Common Crimes & Common Sense / We live in one of the safest areas in Dallas. Thankfully, violent crimes here are few and far between. What’s more, the total number of reported crimes in our area fell over the past year.

An easy way to help those numbers keep falling, police say, is just using plain old common sense.

Take the case of auto-related crimes. They make up almost half the total reported crimes in our area and rose in 2002. Most often, they involved items being taken from vehicles rather than vehicles being stolen.

Pardue says those numbers would drop if we’d only protect ourselves a little better.

“Keep your car in a garage if you have one, or in a well-lighted area,” she says. “And don’t leave valuable items like laptops, cell phones or purses in your car. People see them as they pass by and are more tempted to break in.”

And while we may think no one pays attention to auto alarms anymore, Pardue says they help. The same goes for any form of additional protection, such as The Club, a steering wheel locking device.

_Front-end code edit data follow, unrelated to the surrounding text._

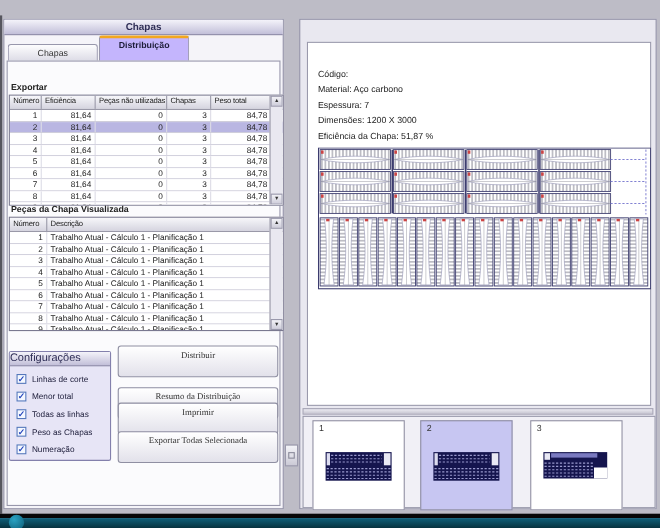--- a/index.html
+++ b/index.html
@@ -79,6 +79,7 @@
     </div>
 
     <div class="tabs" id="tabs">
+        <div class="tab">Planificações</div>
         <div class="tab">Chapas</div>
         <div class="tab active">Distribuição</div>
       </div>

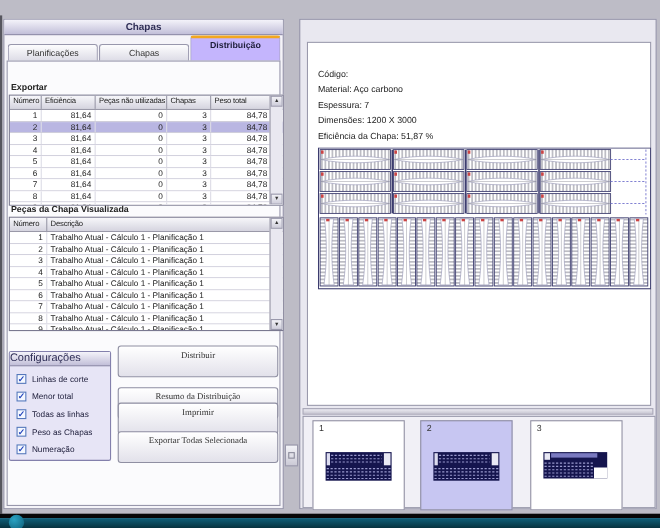--- a/index.html
+++ b/index.html
@@ -42,7 +42,7 @@
   
   .groupbox{position:absolute;background:#e7e5f6;border:1px solid #8380ac;border-radius:2px;}
   .groupbox .gb-header{height:13px;background:linear-gradient(#f4f3fa,#c2bfd9);
-    border-bottom:1px solid #8a87a6;font-size:10px;font-weight:normal;color:#2e2d55;text-align:left;line-height:12px;}
+    border-bottom:1px solid #8a87a6;font-size:12px;font-weight:bold;color:#2e2d55;text-align:center;line-height:12px;}
   .opt{display:flex;align-items:center;height:16px;padding-left:6px;font-size:7.5px;color:#1d1d3a;}
   .cb{width:9px;height:9px;border:1px solid #5577bb;background:#f4f8ff;margin-right:5px;
     font-size:8px;line-height:8px;text-align:center;color:#2244bb;font-weight:bold;}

“It all adds to the psychological deterrence to committing a crime,” she says. “If something looks well protected, be it a house or an auto, it’s more likely to be passed over for one that looks easier to get into.”

General theft is the second most common crime in our area, though the numbers were down a bit from 2001. Basically, theft is defined by the police as when someone takes anything that doesn’t belong to him but doesn’t enter a vehicle, home or business to do it.

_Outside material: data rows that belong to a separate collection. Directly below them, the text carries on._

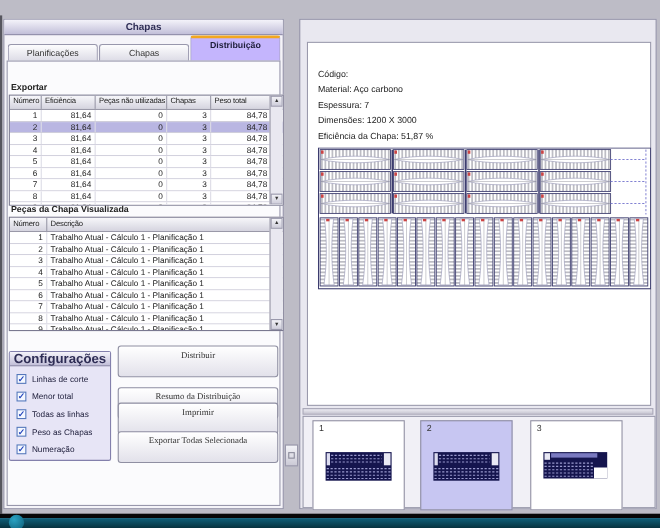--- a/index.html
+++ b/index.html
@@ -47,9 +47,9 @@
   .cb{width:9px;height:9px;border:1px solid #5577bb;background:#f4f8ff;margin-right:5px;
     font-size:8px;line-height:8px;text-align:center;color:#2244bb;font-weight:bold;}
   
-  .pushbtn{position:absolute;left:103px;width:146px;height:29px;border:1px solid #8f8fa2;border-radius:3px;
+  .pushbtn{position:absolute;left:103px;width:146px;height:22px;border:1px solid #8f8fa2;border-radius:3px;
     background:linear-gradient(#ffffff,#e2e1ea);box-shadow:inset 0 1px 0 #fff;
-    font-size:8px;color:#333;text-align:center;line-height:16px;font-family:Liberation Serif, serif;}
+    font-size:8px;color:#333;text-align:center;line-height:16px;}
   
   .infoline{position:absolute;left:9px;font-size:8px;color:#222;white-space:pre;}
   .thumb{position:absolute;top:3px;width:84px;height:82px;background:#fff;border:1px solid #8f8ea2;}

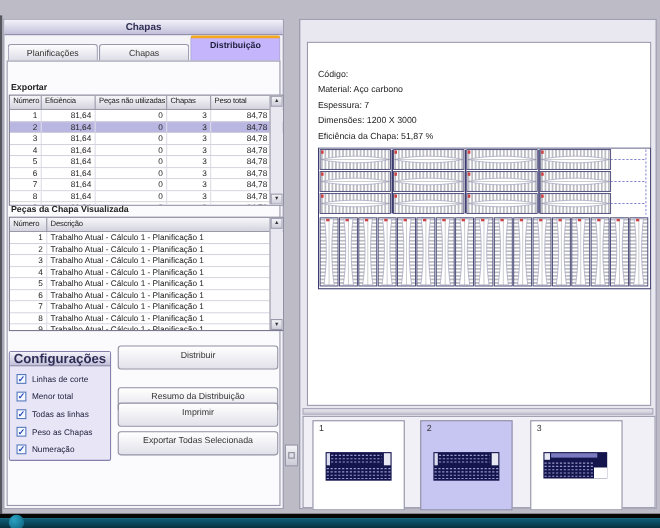--- a/index.html
+++ b/index.html
@@ -243,7 +243,7 @@
 
     <div id="action-buttons">
         <div class="pushbtn" style="top: 296px;">Distribuir</div>
-        <div class="pushbtn" style="top: 334px;">Resumo da Distribuição</div>
+        <div class="pushbtn" style="top: 322px;">Resumo da Distribuição</div>
         <div class="pushbtn" style="top: 348px;">Imprimir</div>
         <div class="pushbtn" style="top: 374px;">Exportar Todas Selecionada</div>
       </div>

Last year, almost 1,100 thefts were reported in our area, nearly 25 percent of the total crimes reported. That means in more than 1,000 instances, someone just picked something up and walked away with it. Items such as bicycles and lawn equipment are often among the things stolen. Seems we should all keep reminding our children, and ourselves, about putting our things away.

The third most frequent crime in our area is burglary of a residence. It made up approximately 10 percent of all reported crime last year, similar to what we saw the year before.

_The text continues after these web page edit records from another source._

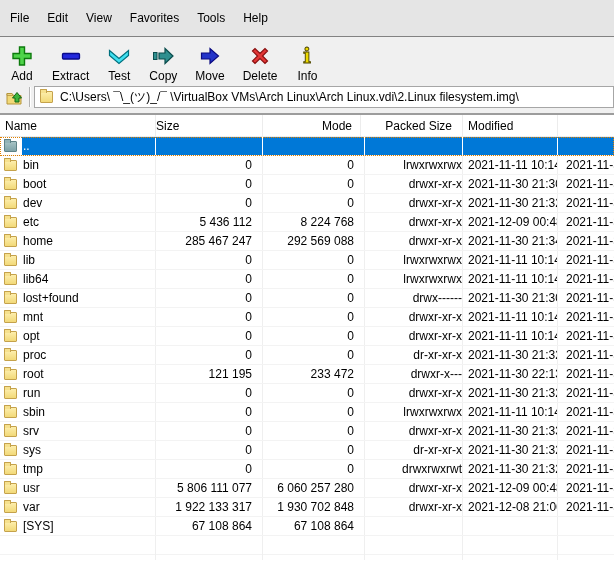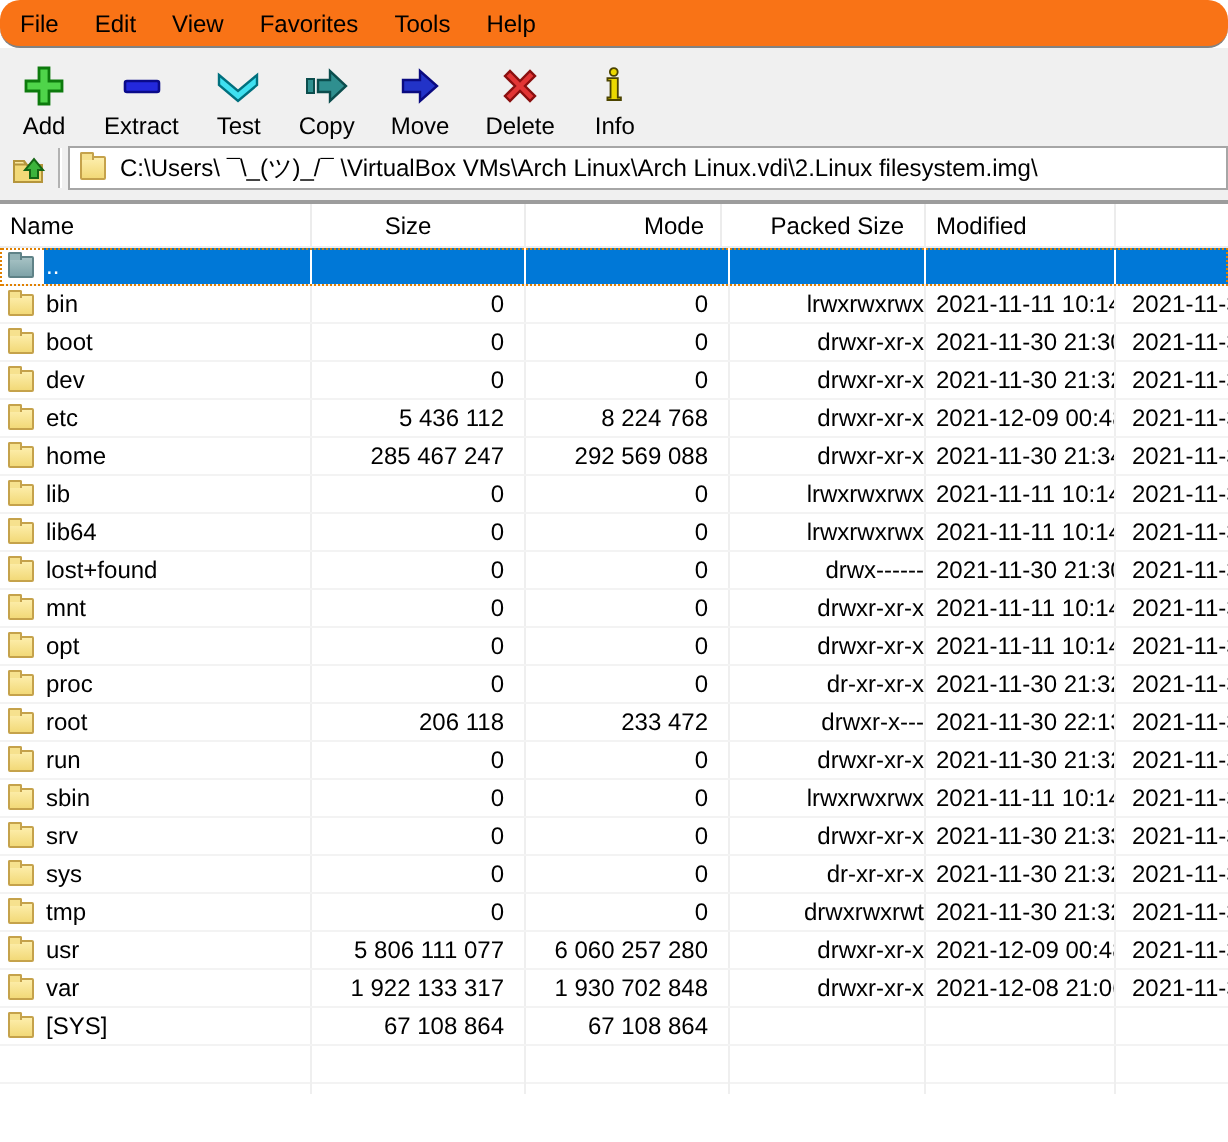--- a/index.html
+++ b/index.html
@@ -12,8 +12,8 @@
   }
   
   .menubar {
-    height: 24px; background: #f97316; display: flex; align-items: center;
-    padding-left: 1px; border-bottom: 1px solid #828282; border-radius: 10px;
+    height: 37px; background: #e5e5e5; display: flex; align-items: center;
+    padding-left: 1px; border-bottom: 1px solid #828282;
   }
   .menu-item { padding: 4px 9px; cursor: default; }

Burglary of a residence, police say, can often be prevented by the simple act of closing our garage doors.

“Most of us leave the garage open as we make trips into the house with groceries,” Pardue says. “But it’s important not to leave a garage door open even for a minute, because a thief can run in and out of your garage in a matter of seconds.”

Worse still, that open door might give thieves access into your home. Police say we can reduce home burglaries by always keeping our doors locked and using an intruder alarm – even during the day, and even if we’re there.

Make the call / Now you know generally what types of crime occur in our area and some ways to help fight crime on a regular basis.

But what do you do if you see something suspicious?

“Call 911,” Pardue says.

“Call 911,” Benjamin says.

“Call 911,” Coulter says.

“Call 911,” Waddington says. “Right away.”

Ask any person involved in crime prevention, and they’ll tell you the same thing. Still, many of us are hesitant to call if we’re not sure a crime is being committed.

Pardue says we shouldn’t be.

“Our dispatchers immediately prioritize our calls, so you don’t have to worry about taking an officer off a more serious call,” she says. “It’s better to have a false alarm than to not report a possible crime, so if you’re concerned about something, call 911.”

And if a burglar approaches you?

“Cooperate,” she says. “Give them what they want, and do what they say.”

When they’re gone…as if we really need to say this again…call 911.